───── RECORDS SUPPLIED
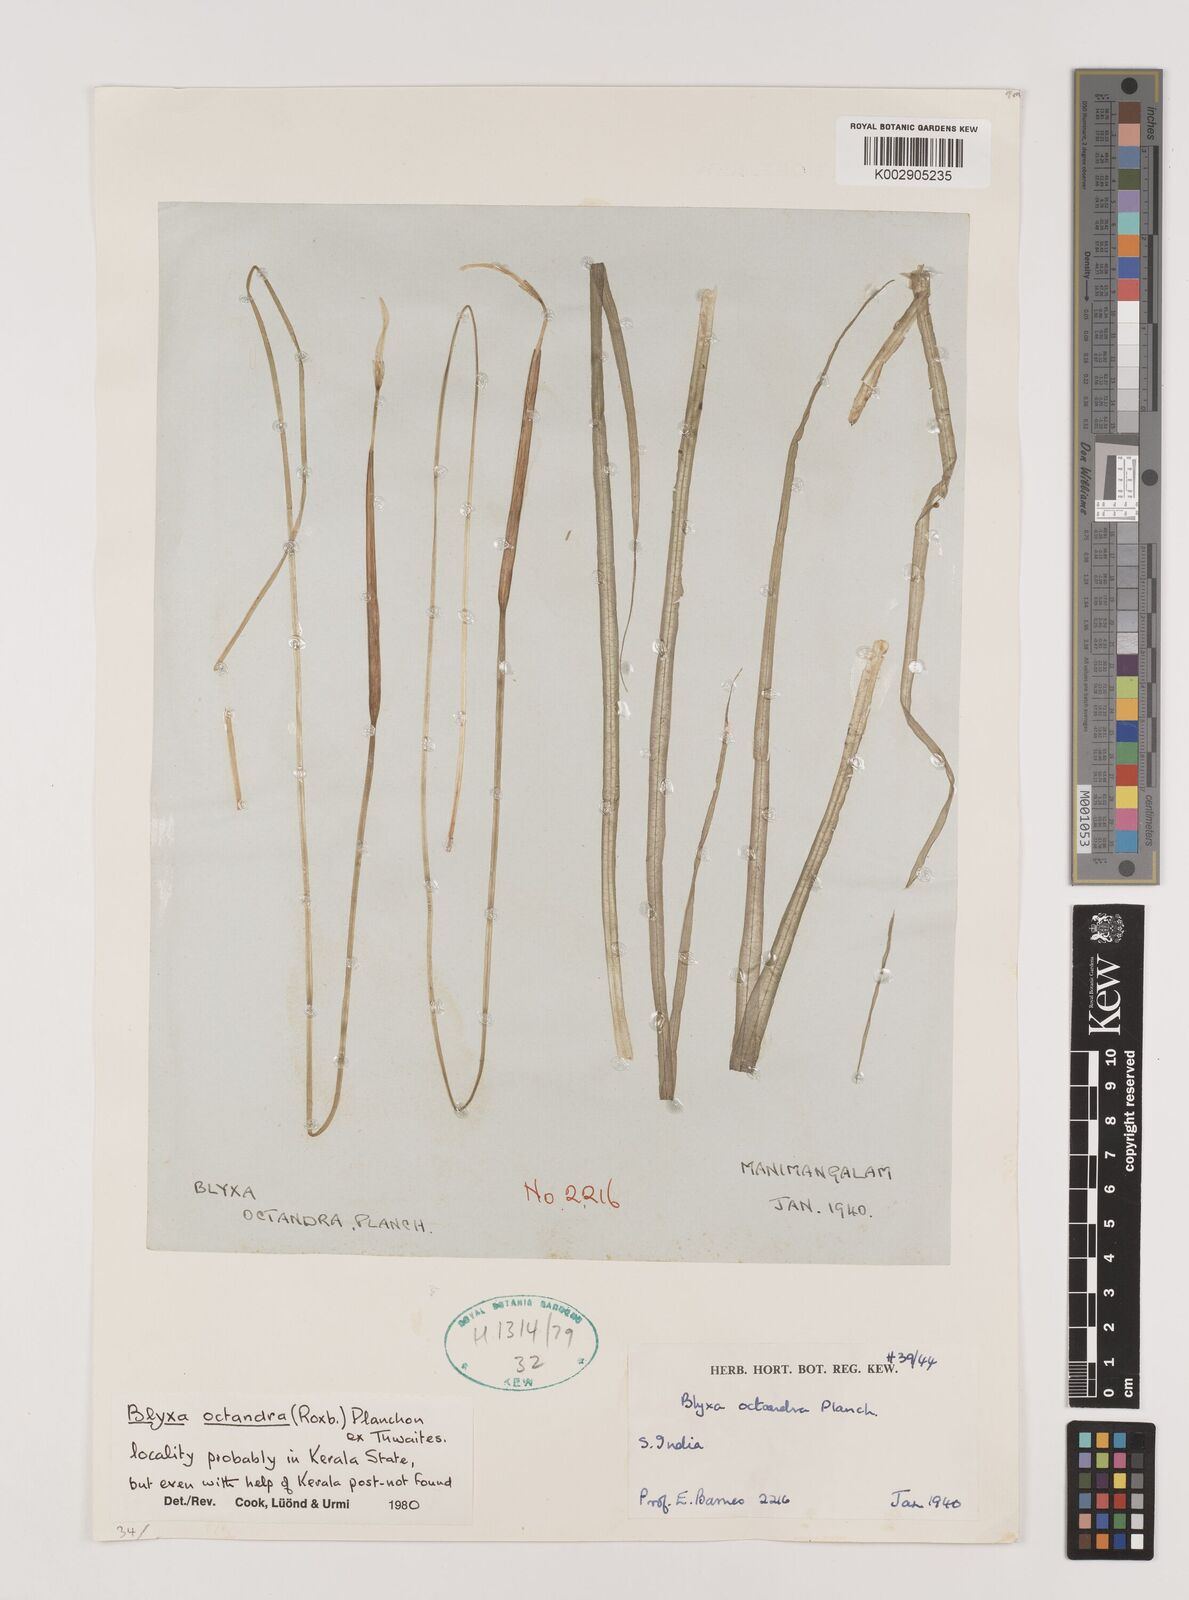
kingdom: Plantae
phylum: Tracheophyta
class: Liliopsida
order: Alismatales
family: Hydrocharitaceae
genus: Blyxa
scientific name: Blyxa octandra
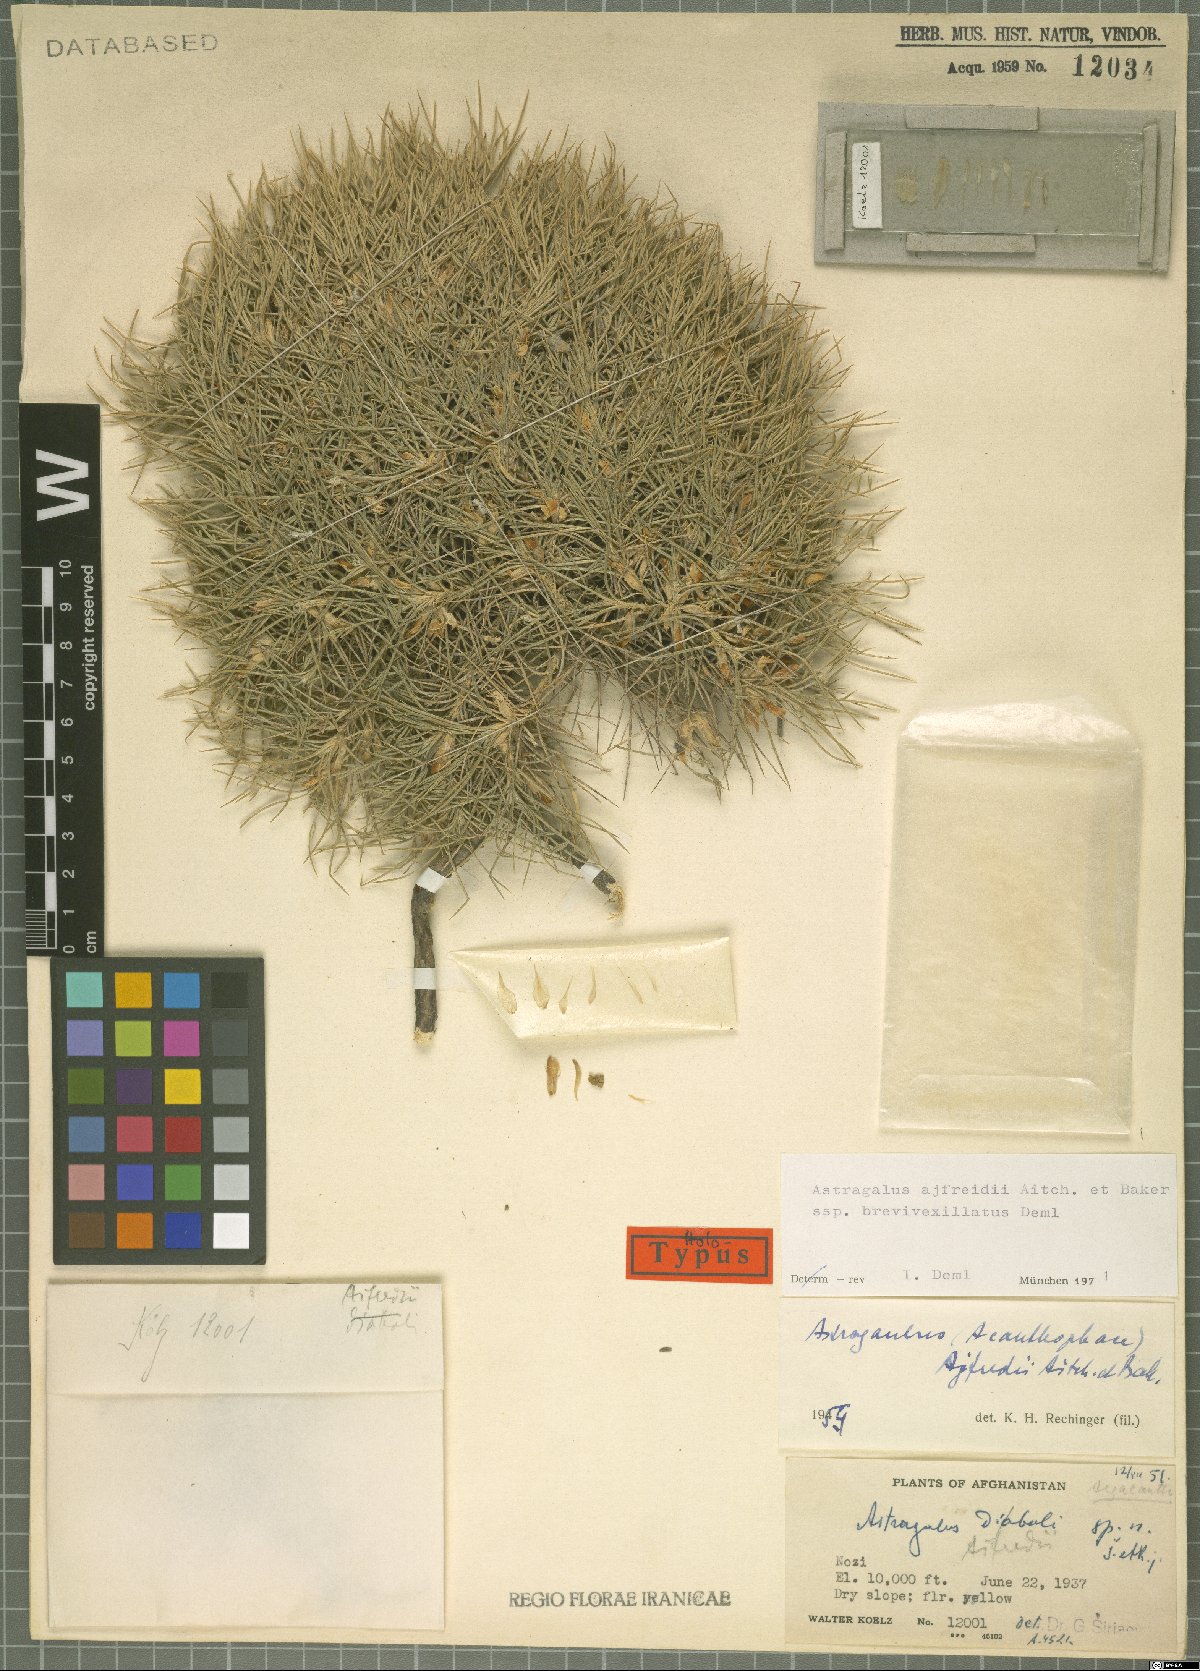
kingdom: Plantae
──────────
*AIM*:
Format every line of the records as a single numbered list, skipping any blank lines and leaving the pictures out.

*RESPONSE TO THIS EXERCISE*:
1. kingdom: Plantae
2. phylum: Tracheophyta
3. class: Liliopsida
4. order: Alismatales
5. family: Hydrocharitaceae
6. genus: Blyxa
7. scientific name: Blyxa octandra
8. kingdom: Plantae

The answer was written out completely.